§ Goal of the exercise: Continue the commit that upgrades the cosign-installer action, starting right after its last line.

§ Reading passage:
········

[chore] upgrade cosign-installer action to v4.0.0 (#1236)

* [chore] upgrade cosign-installer action to v4.0.0

* pin cosign version

Author: mowies

.github/workflows/base-binary-release.yaml

@@ -85,7 +85,9 @@ jobs:
       - name: Copy Dockerfile to Collector dependency directory
         run: cp cmd/${{ inputs.binary }}/Dockerfile ${{ inputs.dependency-target-folder }}/cmd/${{ inputs.binary }}/Dockerfile
 
-      - uses: sigstore/cosign-installer@7e8b541eb2e61bf99390e1afd4be13a184e9ebc5 # v3.10.1
+      - uses: sigstore/cosign-installer@faadad0cce49287aee09b3a48701e75088a2c6ad # v4.0.0
+        with:
+          cosign-release: "v2.6.1"
 
       - uses: anchore/sbom-action/download-syft@8e94d75ddd33f69f691467e42275782e4bfefe84 # v0.20.9
 

.github/workflows/base-ci-binary.yaml

@@ -49,7 +49,9 @@ jobs:
       - name: Copy Dockerfile to Core Repo directory
         run: cp cmd/${{ inputs.binary }}/Dockerfile ${{ inputs.dependency-target-folder }}/cmd/${{ inputs.binary }}/Dockerfile
 
-      - uses: sigstore/cosign-installer@7e8b541eb2e61bf99390e1afd4be13a184e9ebc5 # v3.10.1
+      - uses: sigstore/cosign-installer@faadad0cce49287aee09b3a48701e75088a2c6ad # v4.0.0
+        with:
+          cosign-release: "v2.6.1"

········

§ Listed records:
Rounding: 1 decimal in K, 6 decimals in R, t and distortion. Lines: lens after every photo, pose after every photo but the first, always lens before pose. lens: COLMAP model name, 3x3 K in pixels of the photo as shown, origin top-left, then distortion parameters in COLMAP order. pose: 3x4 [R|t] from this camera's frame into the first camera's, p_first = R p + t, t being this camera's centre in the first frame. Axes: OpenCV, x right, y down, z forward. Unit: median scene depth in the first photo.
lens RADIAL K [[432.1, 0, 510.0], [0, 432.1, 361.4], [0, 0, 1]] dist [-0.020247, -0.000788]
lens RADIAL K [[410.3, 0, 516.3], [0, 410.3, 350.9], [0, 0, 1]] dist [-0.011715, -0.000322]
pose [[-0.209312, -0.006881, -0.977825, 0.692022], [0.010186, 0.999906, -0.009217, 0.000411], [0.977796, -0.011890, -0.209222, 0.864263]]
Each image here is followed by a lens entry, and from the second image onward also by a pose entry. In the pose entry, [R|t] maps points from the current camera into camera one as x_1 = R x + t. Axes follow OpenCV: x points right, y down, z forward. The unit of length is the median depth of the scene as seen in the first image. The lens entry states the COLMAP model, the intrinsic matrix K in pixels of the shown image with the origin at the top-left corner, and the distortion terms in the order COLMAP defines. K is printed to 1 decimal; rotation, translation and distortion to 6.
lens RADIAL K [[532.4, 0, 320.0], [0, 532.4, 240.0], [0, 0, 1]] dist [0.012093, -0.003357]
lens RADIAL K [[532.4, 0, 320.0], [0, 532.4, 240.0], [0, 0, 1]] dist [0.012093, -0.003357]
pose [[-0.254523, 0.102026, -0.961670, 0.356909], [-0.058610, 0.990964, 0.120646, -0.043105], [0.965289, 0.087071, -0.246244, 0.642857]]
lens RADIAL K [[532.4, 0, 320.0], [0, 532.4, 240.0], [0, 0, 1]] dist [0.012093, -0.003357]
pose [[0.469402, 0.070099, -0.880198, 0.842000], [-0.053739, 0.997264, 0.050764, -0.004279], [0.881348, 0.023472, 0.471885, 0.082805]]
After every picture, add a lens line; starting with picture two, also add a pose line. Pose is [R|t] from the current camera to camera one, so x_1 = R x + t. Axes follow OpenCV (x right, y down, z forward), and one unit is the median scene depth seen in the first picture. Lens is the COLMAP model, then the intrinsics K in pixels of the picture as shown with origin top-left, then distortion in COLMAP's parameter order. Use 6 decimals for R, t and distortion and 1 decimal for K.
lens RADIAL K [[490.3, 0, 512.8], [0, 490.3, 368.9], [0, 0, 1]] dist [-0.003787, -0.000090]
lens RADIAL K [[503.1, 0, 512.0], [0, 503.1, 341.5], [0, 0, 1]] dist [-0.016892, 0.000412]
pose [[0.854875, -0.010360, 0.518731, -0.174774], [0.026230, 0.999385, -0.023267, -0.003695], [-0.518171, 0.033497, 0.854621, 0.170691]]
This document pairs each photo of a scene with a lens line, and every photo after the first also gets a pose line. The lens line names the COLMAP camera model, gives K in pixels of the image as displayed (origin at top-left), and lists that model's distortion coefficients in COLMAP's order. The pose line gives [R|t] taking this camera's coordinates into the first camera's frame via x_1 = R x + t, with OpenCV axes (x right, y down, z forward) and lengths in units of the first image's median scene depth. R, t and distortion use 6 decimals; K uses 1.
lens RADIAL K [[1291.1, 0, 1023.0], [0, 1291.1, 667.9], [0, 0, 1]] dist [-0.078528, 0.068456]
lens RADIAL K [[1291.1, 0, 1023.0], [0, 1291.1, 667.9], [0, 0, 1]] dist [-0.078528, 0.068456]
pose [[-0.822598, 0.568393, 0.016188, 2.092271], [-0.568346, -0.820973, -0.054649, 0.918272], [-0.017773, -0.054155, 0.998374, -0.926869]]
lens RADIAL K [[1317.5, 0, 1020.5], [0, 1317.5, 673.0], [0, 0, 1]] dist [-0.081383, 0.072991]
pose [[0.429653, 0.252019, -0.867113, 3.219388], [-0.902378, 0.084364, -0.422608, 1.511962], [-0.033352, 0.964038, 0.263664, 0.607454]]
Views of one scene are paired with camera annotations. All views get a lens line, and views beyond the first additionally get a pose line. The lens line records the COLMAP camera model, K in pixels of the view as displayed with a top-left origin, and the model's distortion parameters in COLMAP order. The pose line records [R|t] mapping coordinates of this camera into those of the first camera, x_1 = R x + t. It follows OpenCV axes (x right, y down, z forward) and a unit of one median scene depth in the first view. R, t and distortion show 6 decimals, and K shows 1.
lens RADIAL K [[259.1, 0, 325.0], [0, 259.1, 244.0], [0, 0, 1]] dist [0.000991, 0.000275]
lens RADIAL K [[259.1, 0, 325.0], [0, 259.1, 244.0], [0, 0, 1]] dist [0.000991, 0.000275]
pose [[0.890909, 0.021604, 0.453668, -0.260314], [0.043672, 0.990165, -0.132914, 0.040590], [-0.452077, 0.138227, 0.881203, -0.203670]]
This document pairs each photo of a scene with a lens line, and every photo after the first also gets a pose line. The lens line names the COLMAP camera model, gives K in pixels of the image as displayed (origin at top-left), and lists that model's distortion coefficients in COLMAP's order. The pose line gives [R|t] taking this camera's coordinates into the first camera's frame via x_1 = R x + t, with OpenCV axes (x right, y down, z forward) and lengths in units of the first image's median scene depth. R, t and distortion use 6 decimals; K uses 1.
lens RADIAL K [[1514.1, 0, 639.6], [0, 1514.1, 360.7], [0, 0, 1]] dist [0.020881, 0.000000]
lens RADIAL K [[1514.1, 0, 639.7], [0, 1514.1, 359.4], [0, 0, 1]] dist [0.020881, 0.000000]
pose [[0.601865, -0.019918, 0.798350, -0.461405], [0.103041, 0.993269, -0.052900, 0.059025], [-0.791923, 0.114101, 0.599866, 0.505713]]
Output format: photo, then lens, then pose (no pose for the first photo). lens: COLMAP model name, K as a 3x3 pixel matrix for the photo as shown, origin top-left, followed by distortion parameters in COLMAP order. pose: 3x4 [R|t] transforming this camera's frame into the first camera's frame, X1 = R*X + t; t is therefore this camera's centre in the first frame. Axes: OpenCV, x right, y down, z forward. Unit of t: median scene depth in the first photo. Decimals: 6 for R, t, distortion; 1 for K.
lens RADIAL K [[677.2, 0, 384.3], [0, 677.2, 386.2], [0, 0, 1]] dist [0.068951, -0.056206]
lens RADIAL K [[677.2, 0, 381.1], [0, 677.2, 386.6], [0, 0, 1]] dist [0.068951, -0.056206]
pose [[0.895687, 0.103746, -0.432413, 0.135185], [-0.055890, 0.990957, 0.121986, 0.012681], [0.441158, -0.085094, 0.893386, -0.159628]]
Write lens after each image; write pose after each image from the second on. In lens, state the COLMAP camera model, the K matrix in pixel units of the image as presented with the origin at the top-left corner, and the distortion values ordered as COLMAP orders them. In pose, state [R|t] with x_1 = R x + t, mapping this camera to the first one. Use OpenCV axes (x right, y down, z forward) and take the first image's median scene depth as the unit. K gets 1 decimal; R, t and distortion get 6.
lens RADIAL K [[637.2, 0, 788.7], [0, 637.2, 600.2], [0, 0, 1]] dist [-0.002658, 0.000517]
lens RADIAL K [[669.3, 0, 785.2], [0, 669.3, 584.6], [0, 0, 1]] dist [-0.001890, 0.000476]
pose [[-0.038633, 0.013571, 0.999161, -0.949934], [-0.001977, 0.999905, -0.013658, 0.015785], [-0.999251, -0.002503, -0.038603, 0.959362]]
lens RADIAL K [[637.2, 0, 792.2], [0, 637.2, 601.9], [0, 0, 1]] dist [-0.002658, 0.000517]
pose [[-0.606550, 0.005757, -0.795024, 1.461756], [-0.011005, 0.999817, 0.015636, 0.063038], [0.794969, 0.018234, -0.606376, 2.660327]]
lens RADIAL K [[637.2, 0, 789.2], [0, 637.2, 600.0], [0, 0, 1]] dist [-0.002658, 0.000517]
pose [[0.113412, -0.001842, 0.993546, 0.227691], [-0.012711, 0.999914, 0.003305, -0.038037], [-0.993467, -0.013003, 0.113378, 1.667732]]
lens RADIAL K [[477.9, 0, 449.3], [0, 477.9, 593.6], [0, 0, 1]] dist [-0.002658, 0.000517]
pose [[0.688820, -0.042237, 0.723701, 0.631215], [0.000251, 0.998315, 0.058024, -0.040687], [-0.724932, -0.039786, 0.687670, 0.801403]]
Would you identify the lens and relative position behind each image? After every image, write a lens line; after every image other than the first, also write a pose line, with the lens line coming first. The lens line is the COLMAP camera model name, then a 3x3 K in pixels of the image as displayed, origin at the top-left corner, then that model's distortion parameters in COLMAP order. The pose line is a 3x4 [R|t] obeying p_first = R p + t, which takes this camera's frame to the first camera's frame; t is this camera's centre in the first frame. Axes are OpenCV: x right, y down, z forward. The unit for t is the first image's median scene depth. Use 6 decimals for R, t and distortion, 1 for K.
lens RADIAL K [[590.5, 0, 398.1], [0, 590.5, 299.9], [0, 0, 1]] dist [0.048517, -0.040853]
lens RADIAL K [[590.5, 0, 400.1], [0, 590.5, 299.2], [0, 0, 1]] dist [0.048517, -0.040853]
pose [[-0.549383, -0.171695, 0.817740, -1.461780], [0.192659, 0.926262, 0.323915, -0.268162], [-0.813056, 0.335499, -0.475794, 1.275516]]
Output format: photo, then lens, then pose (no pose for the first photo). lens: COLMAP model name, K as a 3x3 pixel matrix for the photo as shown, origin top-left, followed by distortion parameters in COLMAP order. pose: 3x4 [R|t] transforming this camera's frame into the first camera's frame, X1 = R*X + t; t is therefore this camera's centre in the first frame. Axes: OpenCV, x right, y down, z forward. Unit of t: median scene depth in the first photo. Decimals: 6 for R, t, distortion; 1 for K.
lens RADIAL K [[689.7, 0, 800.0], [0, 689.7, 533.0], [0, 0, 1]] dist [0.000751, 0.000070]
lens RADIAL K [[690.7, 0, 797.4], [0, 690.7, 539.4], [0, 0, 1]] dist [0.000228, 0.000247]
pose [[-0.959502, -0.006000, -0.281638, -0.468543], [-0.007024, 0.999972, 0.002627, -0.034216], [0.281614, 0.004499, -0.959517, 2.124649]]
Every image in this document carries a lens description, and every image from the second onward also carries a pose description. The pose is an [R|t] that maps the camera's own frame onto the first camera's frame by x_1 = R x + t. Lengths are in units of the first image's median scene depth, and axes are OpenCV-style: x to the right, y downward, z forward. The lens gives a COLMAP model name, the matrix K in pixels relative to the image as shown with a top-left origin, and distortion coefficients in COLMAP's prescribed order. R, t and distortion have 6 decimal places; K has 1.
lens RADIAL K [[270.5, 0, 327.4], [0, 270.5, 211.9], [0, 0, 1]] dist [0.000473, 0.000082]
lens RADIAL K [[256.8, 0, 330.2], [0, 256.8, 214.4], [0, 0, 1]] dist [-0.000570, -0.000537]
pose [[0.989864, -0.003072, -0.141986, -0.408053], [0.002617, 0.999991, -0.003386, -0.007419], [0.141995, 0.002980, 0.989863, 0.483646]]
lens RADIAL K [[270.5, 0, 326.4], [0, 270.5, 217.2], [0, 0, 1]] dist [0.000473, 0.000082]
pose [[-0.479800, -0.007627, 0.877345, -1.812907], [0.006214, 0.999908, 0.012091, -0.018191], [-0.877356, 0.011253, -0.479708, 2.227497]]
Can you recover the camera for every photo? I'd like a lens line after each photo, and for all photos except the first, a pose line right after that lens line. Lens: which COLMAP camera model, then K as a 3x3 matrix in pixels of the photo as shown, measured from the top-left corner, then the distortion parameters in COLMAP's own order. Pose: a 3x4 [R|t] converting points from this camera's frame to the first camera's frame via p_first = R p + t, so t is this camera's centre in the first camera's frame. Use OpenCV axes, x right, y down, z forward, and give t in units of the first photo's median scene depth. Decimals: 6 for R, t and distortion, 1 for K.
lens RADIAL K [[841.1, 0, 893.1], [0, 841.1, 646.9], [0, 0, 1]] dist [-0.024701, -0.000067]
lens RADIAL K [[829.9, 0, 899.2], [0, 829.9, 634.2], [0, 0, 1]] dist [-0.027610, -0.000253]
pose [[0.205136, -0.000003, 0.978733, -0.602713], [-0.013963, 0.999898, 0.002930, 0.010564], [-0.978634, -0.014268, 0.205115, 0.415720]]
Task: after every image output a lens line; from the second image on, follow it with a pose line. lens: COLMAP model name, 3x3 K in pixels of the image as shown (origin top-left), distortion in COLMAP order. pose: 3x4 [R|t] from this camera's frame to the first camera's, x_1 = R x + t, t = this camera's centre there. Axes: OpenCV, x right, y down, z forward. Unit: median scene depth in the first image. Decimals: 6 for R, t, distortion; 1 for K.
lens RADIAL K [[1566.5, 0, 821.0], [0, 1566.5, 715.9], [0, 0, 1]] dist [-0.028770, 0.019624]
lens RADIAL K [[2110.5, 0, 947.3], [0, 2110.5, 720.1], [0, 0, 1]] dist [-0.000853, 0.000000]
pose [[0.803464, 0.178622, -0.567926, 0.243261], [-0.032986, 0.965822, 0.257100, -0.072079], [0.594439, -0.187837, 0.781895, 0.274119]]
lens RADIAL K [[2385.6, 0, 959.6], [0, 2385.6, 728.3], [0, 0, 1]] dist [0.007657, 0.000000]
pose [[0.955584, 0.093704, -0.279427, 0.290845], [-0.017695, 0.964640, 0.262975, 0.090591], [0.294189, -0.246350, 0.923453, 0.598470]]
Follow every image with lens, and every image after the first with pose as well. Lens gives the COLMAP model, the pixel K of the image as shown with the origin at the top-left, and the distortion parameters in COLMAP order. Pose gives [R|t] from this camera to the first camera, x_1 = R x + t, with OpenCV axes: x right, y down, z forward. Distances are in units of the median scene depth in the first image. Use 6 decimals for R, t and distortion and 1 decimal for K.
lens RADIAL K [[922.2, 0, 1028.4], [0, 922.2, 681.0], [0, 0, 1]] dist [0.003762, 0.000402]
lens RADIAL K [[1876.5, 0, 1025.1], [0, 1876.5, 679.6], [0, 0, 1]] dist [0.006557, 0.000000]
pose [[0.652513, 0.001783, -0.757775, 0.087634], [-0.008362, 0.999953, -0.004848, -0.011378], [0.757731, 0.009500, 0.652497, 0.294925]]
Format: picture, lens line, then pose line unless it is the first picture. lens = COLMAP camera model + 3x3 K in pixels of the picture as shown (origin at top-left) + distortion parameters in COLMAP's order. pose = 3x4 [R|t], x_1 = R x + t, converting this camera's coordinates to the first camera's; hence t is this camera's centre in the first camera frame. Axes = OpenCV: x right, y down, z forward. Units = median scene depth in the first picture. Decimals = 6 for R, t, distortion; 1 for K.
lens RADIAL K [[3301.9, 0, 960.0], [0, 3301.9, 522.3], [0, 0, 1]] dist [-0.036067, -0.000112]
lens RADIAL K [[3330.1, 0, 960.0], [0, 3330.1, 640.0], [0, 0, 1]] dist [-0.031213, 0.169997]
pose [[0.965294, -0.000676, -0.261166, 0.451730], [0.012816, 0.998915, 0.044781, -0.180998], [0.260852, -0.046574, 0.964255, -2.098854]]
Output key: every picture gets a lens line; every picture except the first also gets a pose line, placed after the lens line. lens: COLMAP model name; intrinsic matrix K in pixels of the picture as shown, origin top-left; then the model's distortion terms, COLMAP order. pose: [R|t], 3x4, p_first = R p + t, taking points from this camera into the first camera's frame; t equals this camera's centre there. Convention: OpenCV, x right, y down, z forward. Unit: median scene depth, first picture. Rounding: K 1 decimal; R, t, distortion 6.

········

§ Exercise result:
 
       - uses: anchore/sbom-action/download-syft@8e94d75ddd33f69f691467e42275782e4bfefe84 # v0.20.9
 

.github/workflows/base-release.yaml

@@ -71,7 +71,9 @@ jobs:
         with:
           fetch-depth: 0
 
-      - uses: sigstore/cosign-installer@7e8b541eb2e61bf99390e1afd4be13a184e9ebc5 # v3.10.1
+      - uses: sigstore/cosign-installer@faadad0cce49287aee09b3a48701e75088a2c6ad # v4.0.0
+        with:
+          cosign-release: "v2.6.1"
 
       - uses: anchore/sbom-action/download-syft@8e94d75ddd33f69f691467e42275782e4bfefe84 # v0.20.9
 
@@ -195,7 +197,9 @@ jobs:
         with:
           fetch-depth: 0
 
-      - uses: sigstore/cosign-installer@7e8b541eb2e61bf99390e1afd4be13a184e9ebc5 # v3.10.1
+      - uses: sigstore/cosign-installer@faadad0cce49287aee09b3a48701e75088a2c6ad # v4.0.0
+        with:
+          cosign-release: "v2.6.1"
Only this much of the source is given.